Recy Taylor, A ‘Brave Woman’ Who Rallied for Justice After Her 1944 Gang Rape, Dies at 97

Recy Taylor

Recy Taylor, 97, received an apology from the Alabama legislature in 2011 for its failure to prosecute her attackers. (AP Photo/Phelan M. Ebenhack)

Recy Taylor, an African-American woman from Abbeville, Ala. who was kidnapped and gang-raped by four white men in 1944, passed away peacefully Thursday morning, according to a family member. She’s survived by a brother, two sisters, one granddaughter and multiple great-grandchildren.

Sunday, Dec. 31, would’ve marked her 98th birthday.

“[She was] a brave woman and a fighter, who’d tried her best to get it known all over the world,” Taylor’s brother, Robert Corbitt, told NBC News in a phone interview from Alabama.

Taylor, who was 24 years old at the time, was walking home from church on the evening of Sept. 3, 1944, when a group of armed white men abducted her from her friends and took her to a grove on the side of the road where they took turns sexually assaulting her. She was them left blindfolded along the road.

Taylor was threatened with death if she dared to tell what happened to her, but she took her story to police anyway.

The gruesome attack made headlines in the Black press and served as an early catalyst in what would become the civil rights movement, The New York Times reported. The NAACP even sent a young activist by the name of Rosa Parks to investigate the matter as Taylor and others in the African-American community fought for justice.

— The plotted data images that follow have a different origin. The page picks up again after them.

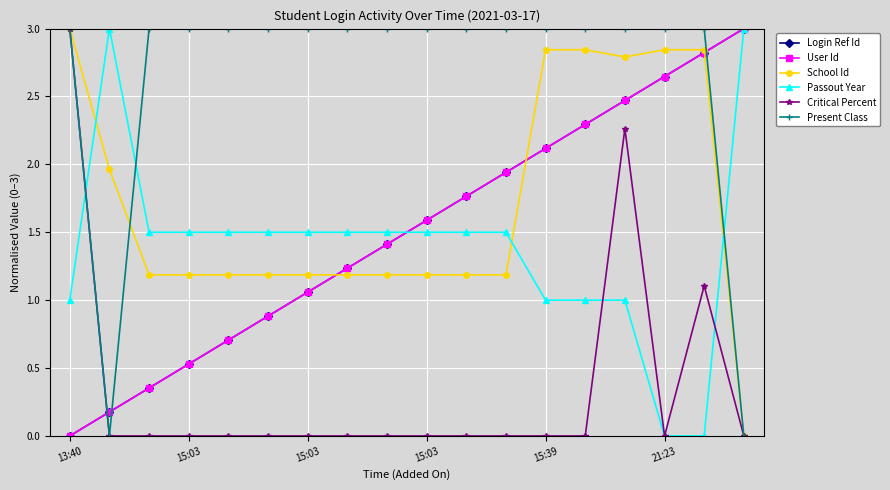

What is the difference between the maximum and minimum values in the Passout Year series?

3.0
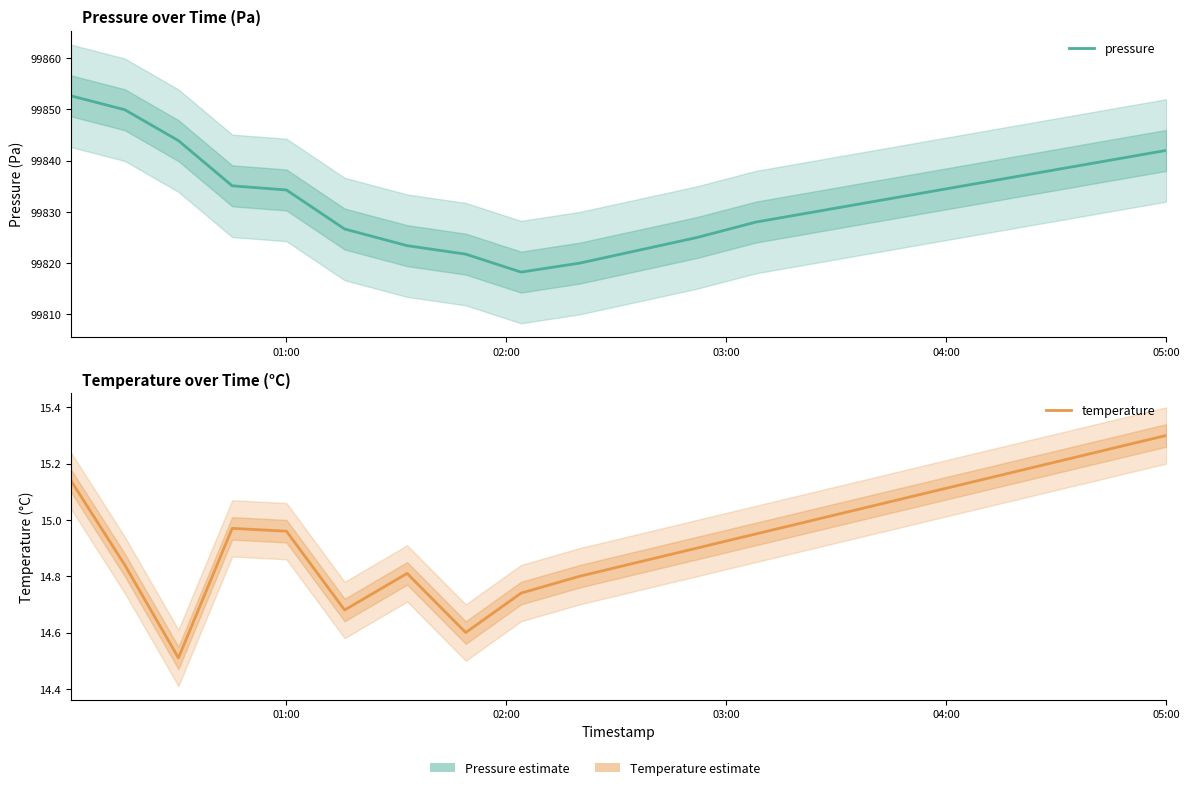

True or false: temperature and pressure cross at least once.

False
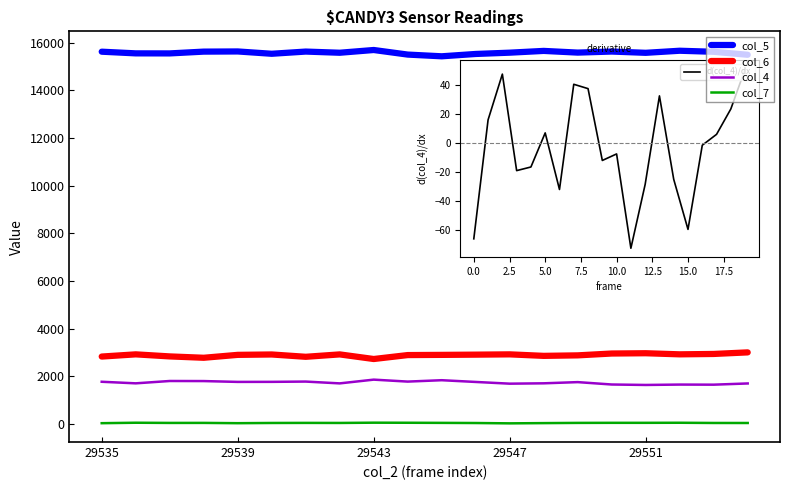

What is the maximum value shown in the chart?

15689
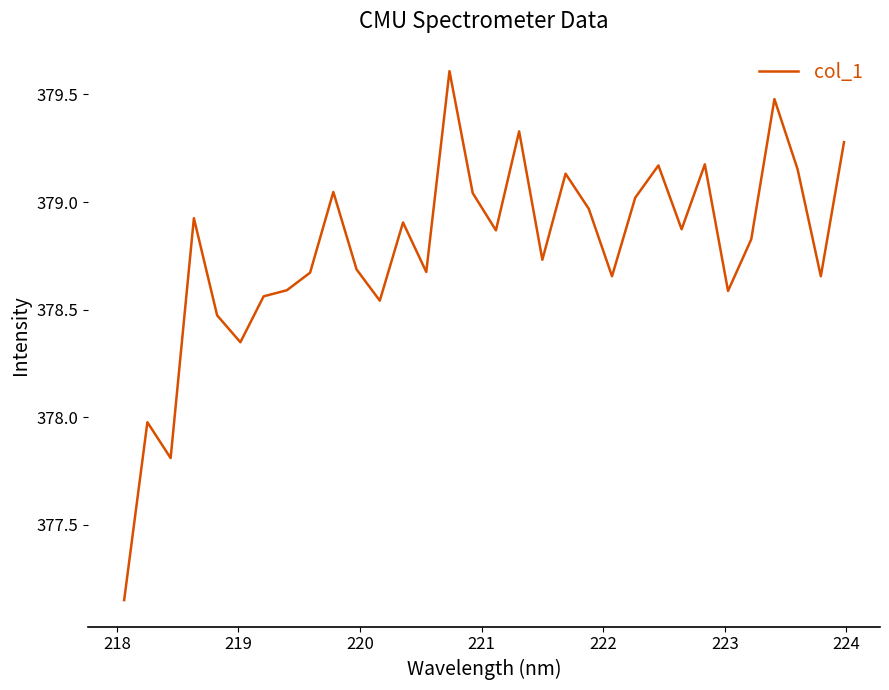

What is the greatest value displayed?

379.6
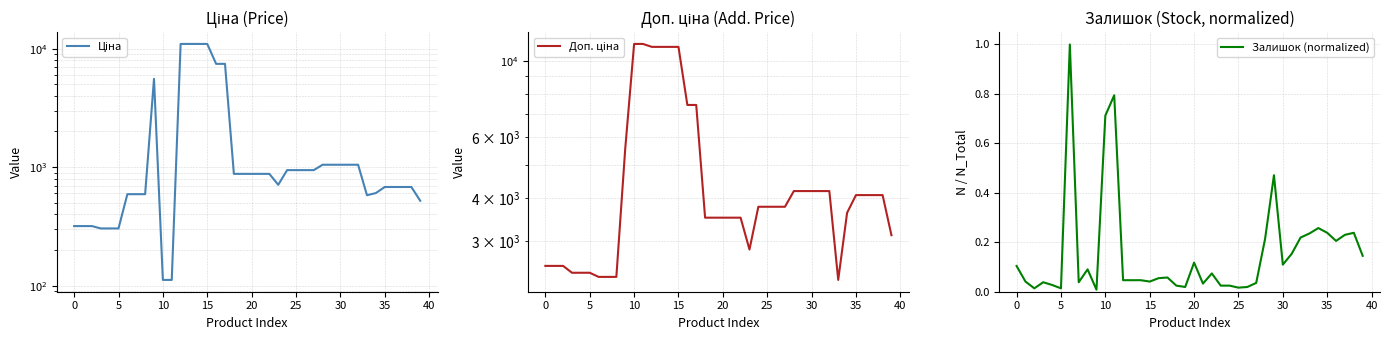

What are all the series names shown in the legend?

Ціна, Доп. ціна, Залишок (normalized)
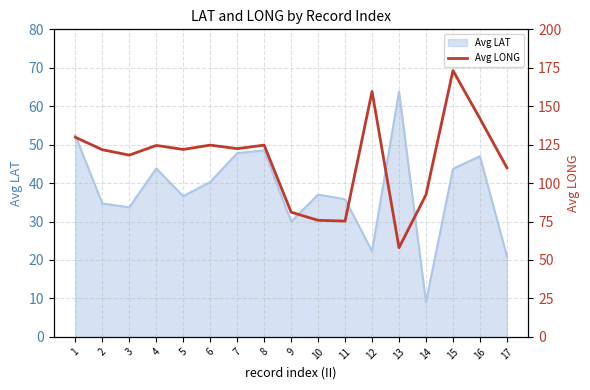

At which category does the data reach its first local peak?

4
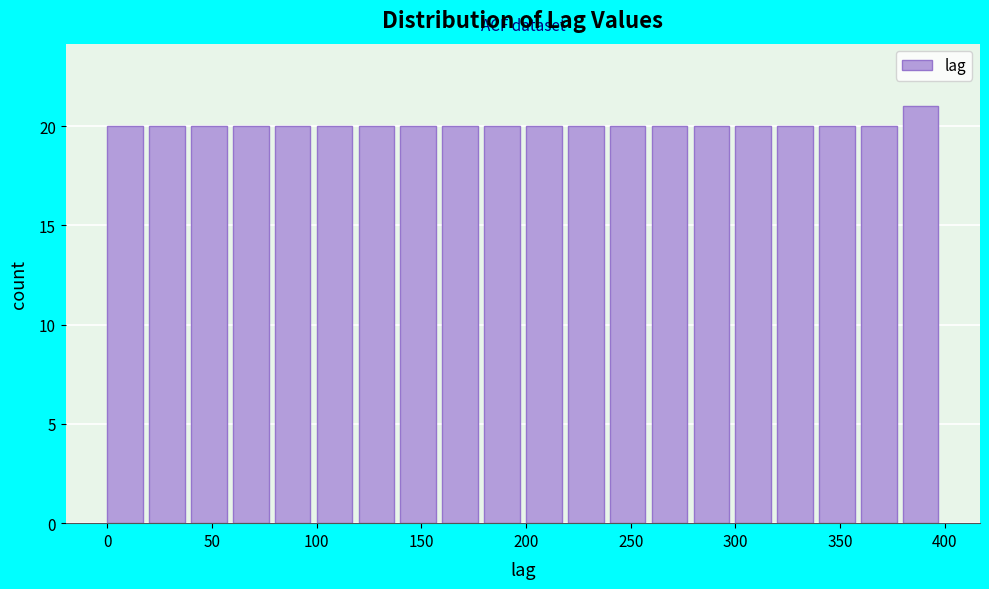

Reading left to right, list every bar in this chart as the range it spans on the x-axis followed by its height. The values are not printed on the chart, so give them approximately, as read against the axis.

0 to 20: 20
20 to 40: 20
40 to 60: 20
60 to 80: 20
80 to 100: 20
100 to 120: 20
120 to 140: 20
140 to 160: 20
160 to 180: 20
180 to 200: 20
200 to 220: 20
220 to 240: 20
240 to 260: 20
260 to 280: 20
280 to 300: 20
300 to 320: 20
320 to 340: 20
340 to 360: 20
360 to 380: 20
380 to 400: 21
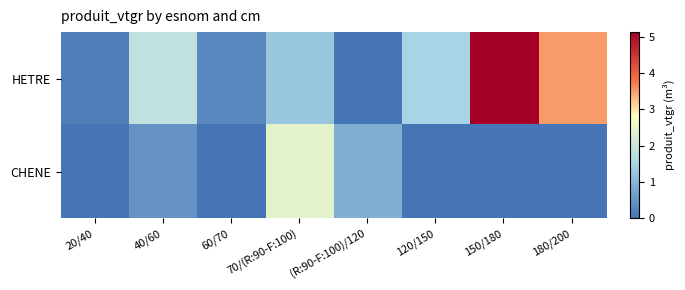

At which category is the sum across all series the highest?

150/180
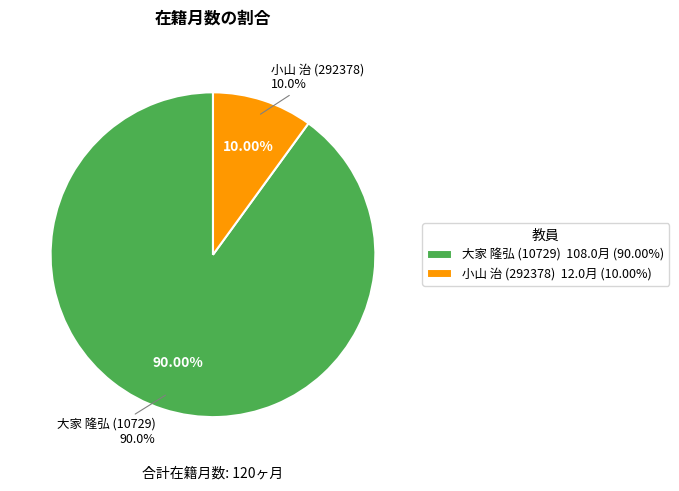

Is the sum of 大家 隆弘 (10729) and 小山 治 (292378) greater than half?

Yes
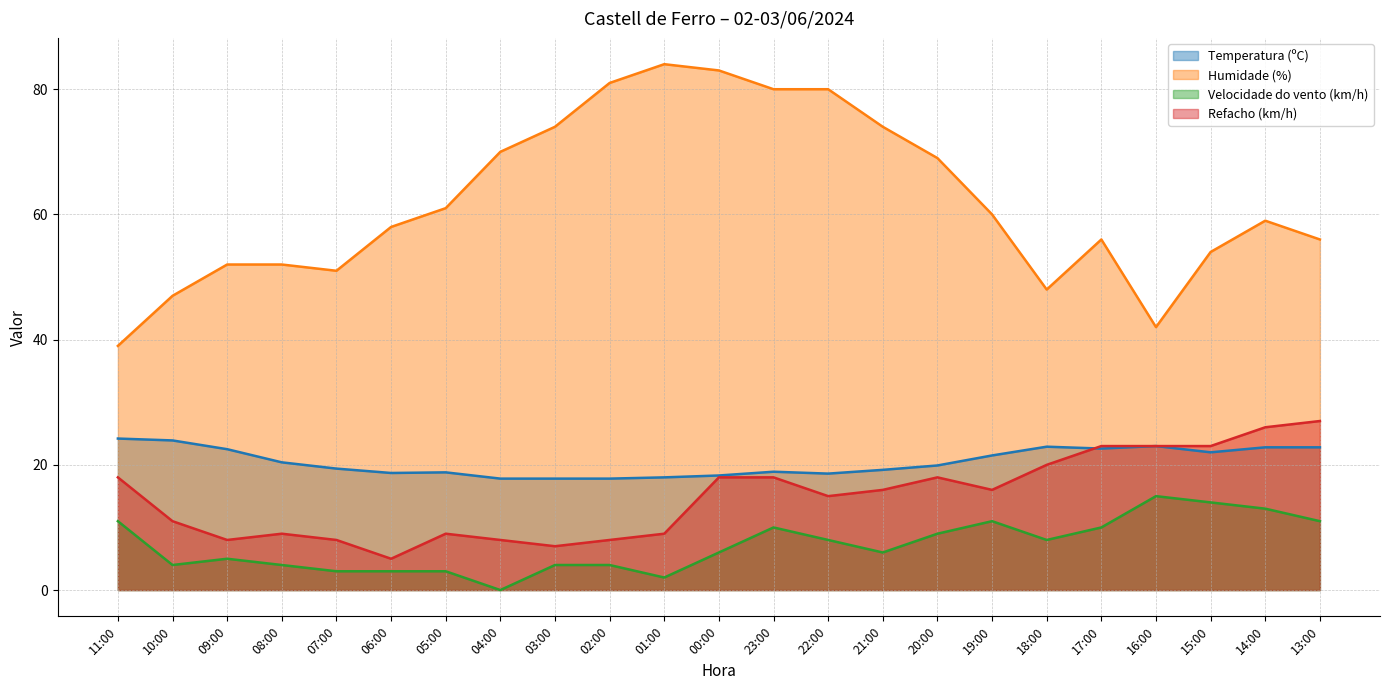

What is the total value across all series at 23:00?

126.9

It was the Jim Crow South, however, so like other attacks involving Black victims, the case never went to trial. This was despite demands from Blacks across the country for the men to be prosecuted. Two all-white, all-male grand juries ultimately declined to indict Taylor’s attackers, even though one of the men admitted to raping her, according to the newspaper.

Instead, the young wife and mother was offered $600 to “forget” about her rape. She refused and continued to seek justice years after the attack.

It wasn’t until 2011, nearly 70 years after her rape, that the Alabama legislature issued Taylor an apology for its failure to prosecute the six assailants, NBC News reported.

The Alabama woman’s death comes just three weeks after the release of “The Rape of Recy Taylor,” a documentary about the attack. The movie debuted at the New York Film Festival.

“Many ladies got raped,” Taylor said in the film during an interview with its director Nancy Buirski. “The peoples there – they seemed like they wasn’t concerned about what happened to me, and they didn’t try and do nothing about it.”

“I can’t but tell the truth of what they done to me,” she added.

Buirski said Taylor passed away knowing her story had been told.

“It’s Recy Taylor and rare other Black women like her who spoke up first when danger was greatest,” Buirski told NBC News in an email. “It is these strong women’s voices of the 40’s and early 50’s and their efforts to take back their bodies that led to the Montgomery Bus Boycott and other movements that followed, notably the one we’re witnessing today.”